Gifu #2: Sarubobo Doll (さるぼぼ)

Gifu’s second postcard features the bright red Sarubobo Doll. Sarubobo (which translates to “baby monkey”) are red, faceless, human-shaped dolls traditionally made by grandmothers for their granddaughters as dolls, and for their daughters as charms for a good marriage and good children. Traditionally red, now they come in all colors and sizes, and can be found all over Gifu, but especially in Takayama and the Hida region. The white kanji on the tummy is “HIDA”, while the writing on the little purse its holding is “Omamori”, the general name of amulets, charms or talismans sold at shrines.


A giant Sarubobo by Takayama’s Hachiman Shrine

These were found in the shop at Gujo Castle


Now you can buy many different colors, each of which has different meanings. But I still got a red one… I like the traditional ones the best!

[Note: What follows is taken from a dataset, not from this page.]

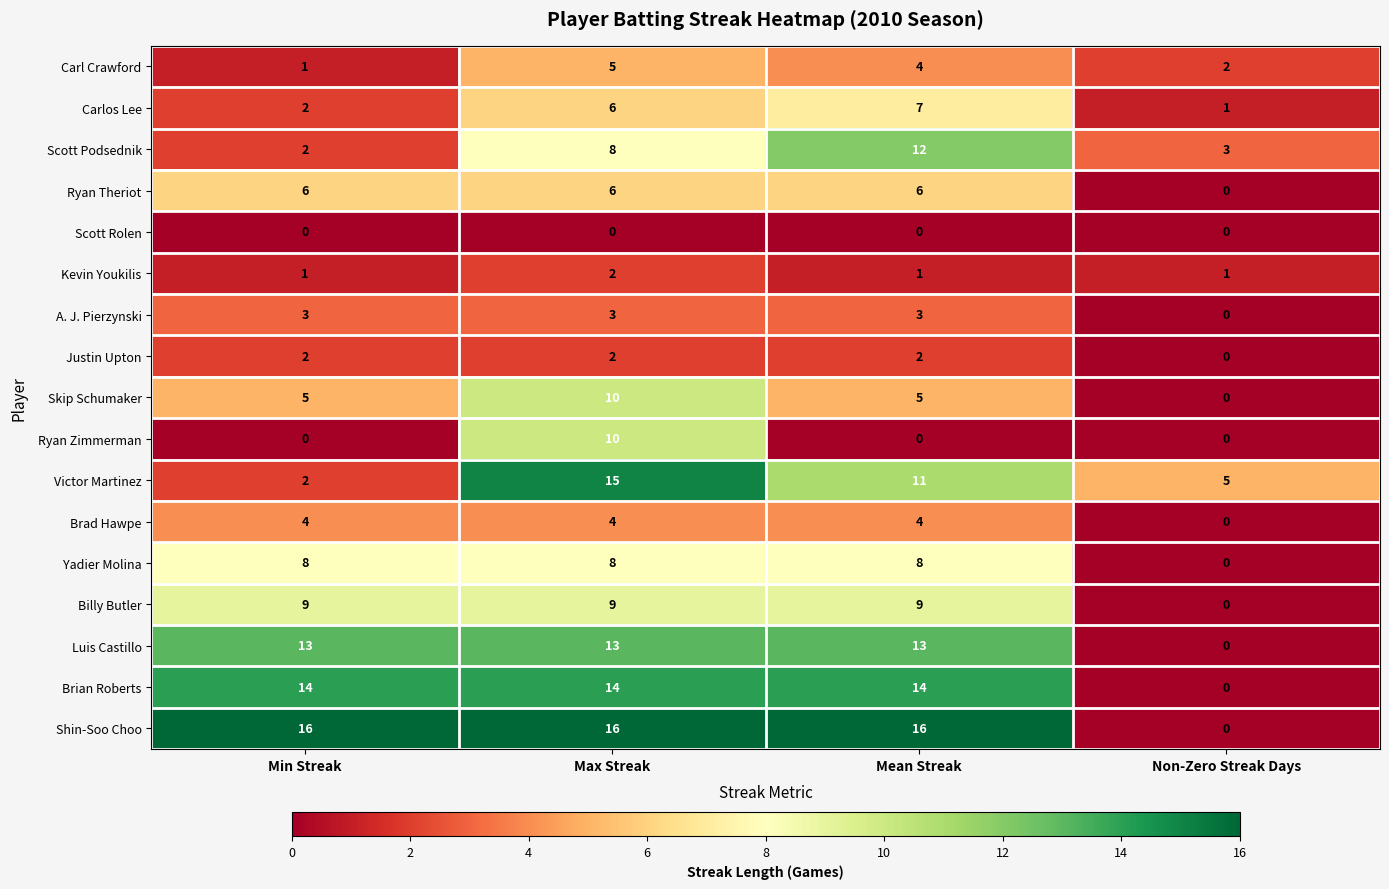

Which series changed the most between Min Streak and Max Streak?

Victor Martinez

You can read more about Sarubobo at wikipedia here. There is also a Sarubobo Shrine in nearby Gero Onsen. I didn’t have time to go to Gero, but you can see some pictures of this shrine here! It looks really neat! Next, Sarubobo can be bought all around Gifu prefecture, but if you want to try your hand at making one, join a course at Hida no Sato in Takayama! Read more about that here. Finally, you can read more about Sarubobo and my Gifu trip here!

Gifu #1: Shirakawa-go (白川郷)

I recently went on a road trip to Gifu Prefecture, and was able to see and do a lot related to my postcards! I’ll be posting the full set of 6 cards in the upcoming posts, starting with Gifu’s first postcard, depicting the famous Shirakawa-go!

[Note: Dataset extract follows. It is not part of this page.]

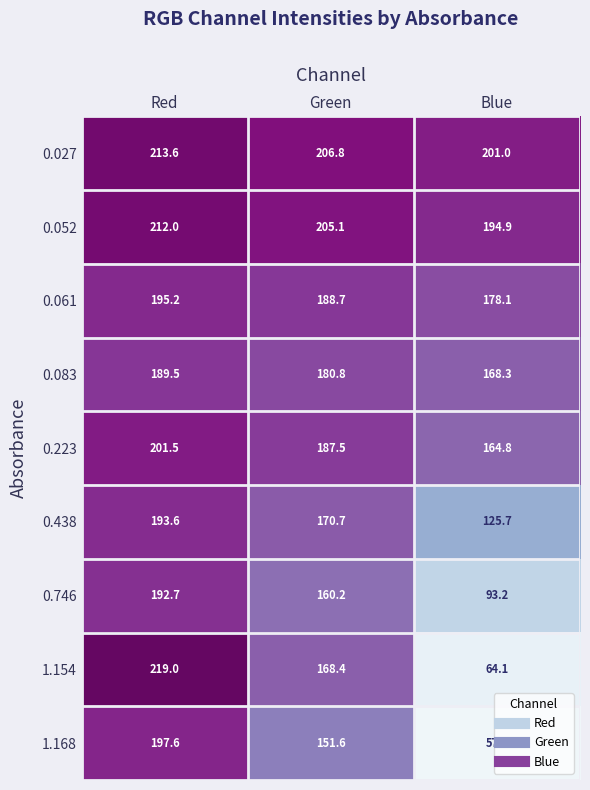

Which series changed the most between Red and Green?

1.154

Shirakawa-go is an extremely famous area in the Gokayama region of Northern Gifu. It is a UNESCO World Heritage Site featuring Gassho-zukuri style farmhouses, some of which are over 250 years old! Gassho-zukuri are traditional style thatched-roof farm houses whose roofs resemble hands together in prayer like a Buddhist monk, hence the name. These thatched roofs are rare and becoming rarer in Japan, as people forget how to make and care for them. To thatch a roof is also a community-wide effort, and as many cities, towns, and villages around Japan are losing their younger generations to big cities like Tokyo, and the remaining residents become older, thatching a roof becomes more and more difficult. So there are very few places around Japan that still feature this style of house that people still live in.

Shirakawa-go is famous with tourists both Japanese and foreign. You can stay in some of these farmhouses, and this is popular especially in winter, when the town is covered in a light blanket of snow and the houses are lit up at night. Even in summer though, the area is very beautiful!

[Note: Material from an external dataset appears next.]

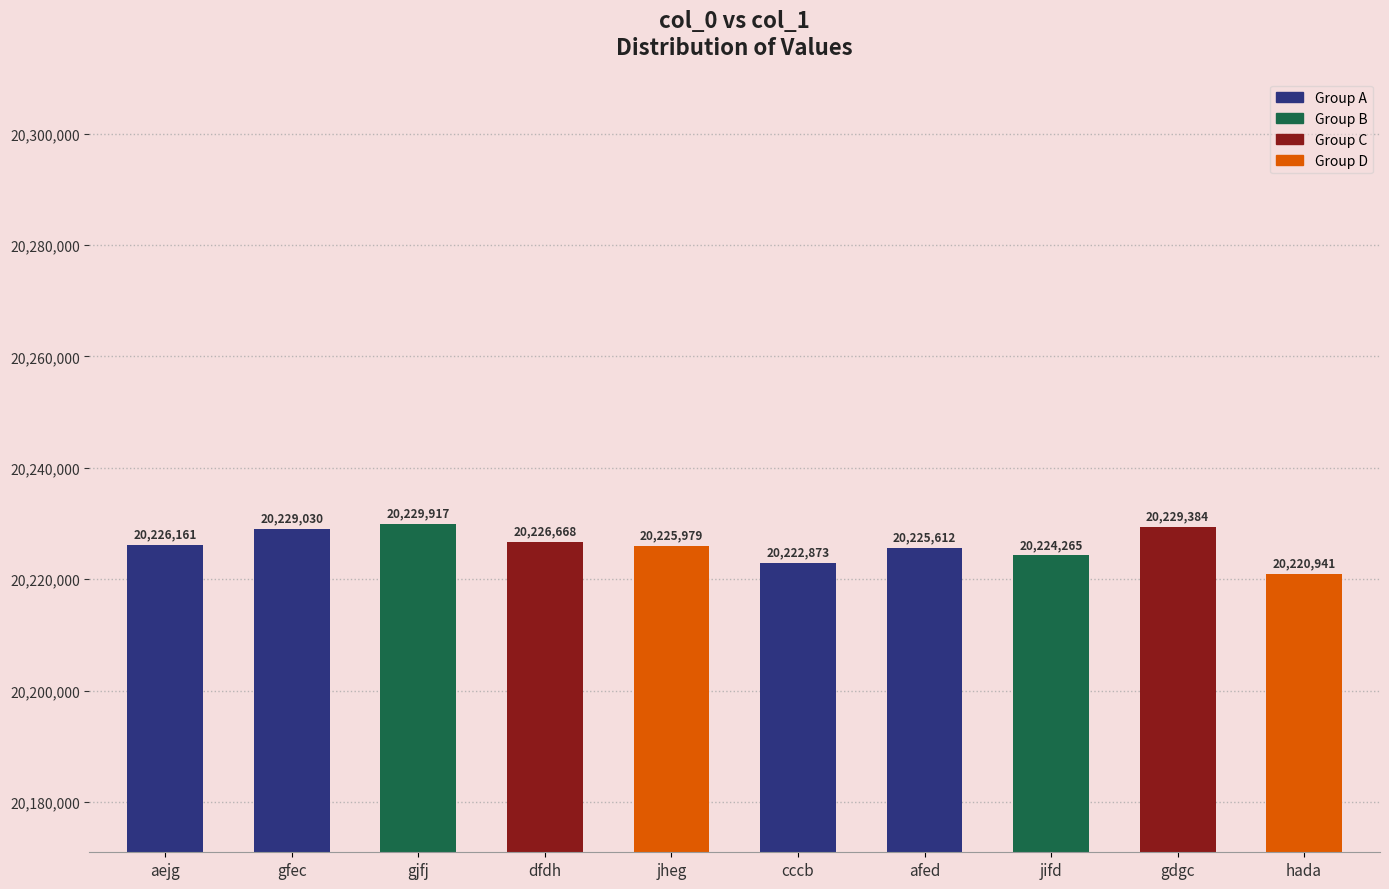

List the labels in order of value, smallest first.

hada, cccb, jifd, afed, jheg, aejg, dfdh, gfec, gdgc, gjfj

Just imagine the snow there…


Paths, streams and rice fields among the houses


I lost the sun in this picture


Looking out over the town from a viewpoint

Shirakawa-go is reached easiest from the nearby city of Takayama, also famous for its festival and the subject of a postcard I’ll be posting about soon. However if you don’t have time to go all the way up to Shirakawa-go, but still want to see Gassho-zukuri houses, there are several places in the prefecture you can see them, including at the Hida Folk Village in Takayama City, and at the Otaki Caves near Gujo City. You can read more about the area here at Japan-Guide. I also posted a blog post about my trip to Gifu on my personal blog, which you can read here if you’re interested!

2015.01.20: NHK World’s exploration of World Heritage Sites includes this video on Shirakawa and surrounding villages. Not only does it show some interesting details of the Gassho-zukuri style houses, but also highlights the community way of life, especially when everyone gets together to thatch a new roof. I found it very entertaining and enlightening, and encourage a watch!